**What this task involves**: Decide whether each statement below agrees with the excerpt about the getUBetter digital self-management programme, answering yes or no and quoting the words of the text that decide it. 1. The programme was scaled up to support 1.7 million patients. 2. getUBetter provides its technology to fewer than a quarter of integrated care systems. 3. Euan McComiskie names financial pressures as the largest barrier.

**Excerpt provided**:
****

The programme was scaled up to support 1.7 million patients along the entire ICS care pathway. It was also extended to other chronic or long-term conditions (LTCs), including pelvic health, respiratory, heart health and pre/post-natal.
Further funding
The initial aims of reducing the 30 per cent of GP appointments that were for common MSK conditions and preventing acute patients skipping appointments were badged as ‘Covid recovery’. But early success won further funding, as Jayne explains.
‘The current SWL ICS backing to maintain the SWL digital self-management comes from the delivery of the project’s anticipated outcomes – together with continuous scrounging around for funding, and sheer determination and resilience!’
She lights up with contagious enthusiasm when discussing the collaboration’s potential to answer wider NHS transformation questions. Among them how the NHS could provide a single digital tool to support the one in three adults in SWL with LTCs to better self-manage their conditions, while also considering digital exclusion.
Patients with multiple LTCs want to be treated as people and not their individual diseases, so they don’t want different apps to manage their different conditions and commissioners don’t want to have to commission and manage multiple digital tech providers
She would like to see the app locally configured to guide people to the right care at the right time, and embedded across every patient touch point including pharmacies.
Digital innovation
Jayne’s vision may be closer than she thinks, as getUBetter is already providing its technology to more than 36 per cent of integrated care systems.
CSP heath informatics lead Euan McComiskie is optimistic that CSP members will continue to lead digital innovation across the NHS.
‘Technology and health informatics have been a core part of physiotherapy’s constant push to innovate,’ says Euan. ‘Simple and easy to use platforms like getUBetter can not only evolve in response to feedback but can collect and share good quality data to drive service improvements.’
However, he believes there are still barriers to overcome. ‘They’re still the exception rather than the norm – they’ve seen the light – that is the reason they’re winning awards.’
Though Carey and Ben cite financial pressures as the largest barriers, Euan points to successive digital competence surveys showing a mismatch between the potential of tech and our confidence in using it.

****

**Provided records**:
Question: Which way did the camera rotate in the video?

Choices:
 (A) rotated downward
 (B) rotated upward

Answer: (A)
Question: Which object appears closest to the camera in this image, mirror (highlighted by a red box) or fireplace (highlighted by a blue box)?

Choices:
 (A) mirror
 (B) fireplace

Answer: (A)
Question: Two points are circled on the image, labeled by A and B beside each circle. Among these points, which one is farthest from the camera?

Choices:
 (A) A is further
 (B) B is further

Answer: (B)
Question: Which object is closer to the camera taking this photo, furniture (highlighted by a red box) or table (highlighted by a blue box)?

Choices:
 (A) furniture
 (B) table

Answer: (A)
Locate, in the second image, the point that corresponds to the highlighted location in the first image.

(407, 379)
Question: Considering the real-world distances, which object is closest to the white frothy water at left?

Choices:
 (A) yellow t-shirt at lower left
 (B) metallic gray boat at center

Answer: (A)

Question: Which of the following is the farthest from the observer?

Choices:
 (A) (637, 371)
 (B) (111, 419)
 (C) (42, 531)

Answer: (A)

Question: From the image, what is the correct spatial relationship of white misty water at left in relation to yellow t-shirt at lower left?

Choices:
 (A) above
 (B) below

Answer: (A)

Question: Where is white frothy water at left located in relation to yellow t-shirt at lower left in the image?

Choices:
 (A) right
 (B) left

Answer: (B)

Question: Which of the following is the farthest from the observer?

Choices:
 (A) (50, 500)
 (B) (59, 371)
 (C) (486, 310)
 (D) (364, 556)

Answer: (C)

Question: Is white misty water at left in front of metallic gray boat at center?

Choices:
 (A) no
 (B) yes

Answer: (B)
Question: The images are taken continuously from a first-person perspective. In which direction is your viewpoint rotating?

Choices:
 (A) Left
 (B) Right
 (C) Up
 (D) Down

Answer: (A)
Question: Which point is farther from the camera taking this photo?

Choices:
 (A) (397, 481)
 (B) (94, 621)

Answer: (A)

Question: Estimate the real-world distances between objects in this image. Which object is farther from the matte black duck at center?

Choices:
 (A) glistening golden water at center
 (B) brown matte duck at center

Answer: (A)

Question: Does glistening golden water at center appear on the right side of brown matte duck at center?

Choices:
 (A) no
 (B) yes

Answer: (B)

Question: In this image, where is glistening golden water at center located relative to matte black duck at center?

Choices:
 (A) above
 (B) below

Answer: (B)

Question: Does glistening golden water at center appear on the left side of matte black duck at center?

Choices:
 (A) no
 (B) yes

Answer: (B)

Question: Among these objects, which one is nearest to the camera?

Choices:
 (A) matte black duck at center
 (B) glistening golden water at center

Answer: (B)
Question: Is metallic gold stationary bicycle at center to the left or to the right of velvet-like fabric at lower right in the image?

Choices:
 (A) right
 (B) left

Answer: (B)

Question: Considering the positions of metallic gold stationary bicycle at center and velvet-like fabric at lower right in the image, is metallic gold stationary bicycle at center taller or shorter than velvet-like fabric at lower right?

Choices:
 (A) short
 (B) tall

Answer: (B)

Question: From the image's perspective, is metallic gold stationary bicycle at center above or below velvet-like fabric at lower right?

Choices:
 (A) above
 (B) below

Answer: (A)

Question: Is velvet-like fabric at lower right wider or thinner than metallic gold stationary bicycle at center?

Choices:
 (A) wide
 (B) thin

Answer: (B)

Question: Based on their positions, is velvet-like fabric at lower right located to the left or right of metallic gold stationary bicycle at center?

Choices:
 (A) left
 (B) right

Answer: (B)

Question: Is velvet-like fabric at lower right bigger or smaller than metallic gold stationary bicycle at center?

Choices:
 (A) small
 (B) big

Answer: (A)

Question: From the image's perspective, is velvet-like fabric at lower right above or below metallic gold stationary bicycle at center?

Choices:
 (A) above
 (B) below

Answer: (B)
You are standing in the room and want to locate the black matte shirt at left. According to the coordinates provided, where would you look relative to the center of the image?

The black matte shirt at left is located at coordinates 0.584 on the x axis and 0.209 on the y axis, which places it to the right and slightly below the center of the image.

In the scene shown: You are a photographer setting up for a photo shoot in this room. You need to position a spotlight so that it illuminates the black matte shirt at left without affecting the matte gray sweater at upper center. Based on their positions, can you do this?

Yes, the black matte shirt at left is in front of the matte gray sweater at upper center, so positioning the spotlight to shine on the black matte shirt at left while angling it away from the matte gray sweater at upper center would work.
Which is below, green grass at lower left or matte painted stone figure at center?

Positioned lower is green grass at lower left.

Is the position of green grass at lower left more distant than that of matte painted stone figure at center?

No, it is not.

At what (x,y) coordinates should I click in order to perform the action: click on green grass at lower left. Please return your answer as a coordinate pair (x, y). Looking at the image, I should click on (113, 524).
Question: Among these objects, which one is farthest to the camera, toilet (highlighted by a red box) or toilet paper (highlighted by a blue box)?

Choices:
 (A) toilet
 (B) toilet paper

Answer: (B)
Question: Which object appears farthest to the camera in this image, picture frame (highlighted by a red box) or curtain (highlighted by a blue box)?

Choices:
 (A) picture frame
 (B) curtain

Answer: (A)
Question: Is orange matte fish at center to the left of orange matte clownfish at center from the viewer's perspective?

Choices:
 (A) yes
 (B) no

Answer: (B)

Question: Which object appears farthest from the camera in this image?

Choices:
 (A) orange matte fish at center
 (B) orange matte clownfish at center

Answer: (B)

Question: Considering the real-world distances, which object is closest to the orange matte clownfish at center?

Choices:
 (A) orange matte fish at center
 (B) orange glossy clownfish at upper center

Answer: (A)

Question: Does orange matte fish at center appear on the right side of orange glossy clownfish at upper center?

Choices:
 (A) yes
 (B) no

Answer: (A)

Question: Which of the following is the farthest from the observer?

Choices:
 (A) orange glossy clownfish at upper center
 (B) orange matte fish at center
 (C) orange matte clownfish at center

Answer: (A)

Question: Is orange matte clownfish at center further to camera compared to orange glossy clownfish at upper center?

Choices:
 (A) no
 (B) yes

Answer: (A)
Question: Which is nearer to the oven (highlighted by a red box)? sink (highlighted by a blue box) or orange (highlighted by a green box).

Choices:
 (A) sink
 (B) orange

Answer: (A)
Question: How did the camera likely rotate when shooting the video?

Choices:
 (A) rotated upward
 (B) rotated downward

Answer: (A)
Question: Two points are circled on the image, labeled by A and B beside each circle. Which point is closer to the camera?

****

**Answer to this exercise**:
1. Yes: "The programme was scaled up to support 1.7 million patients along the entire ICS care pathway."
2. No: "getUBetter is already providing its technology to more than 36 per cent of integrated care systems."
3. No: "Though Carey and Ben cite financial pressures as the largest barriers, Euan points to successive digital competence surveys showing a mismatch between the potential of tech and our confidence in using it."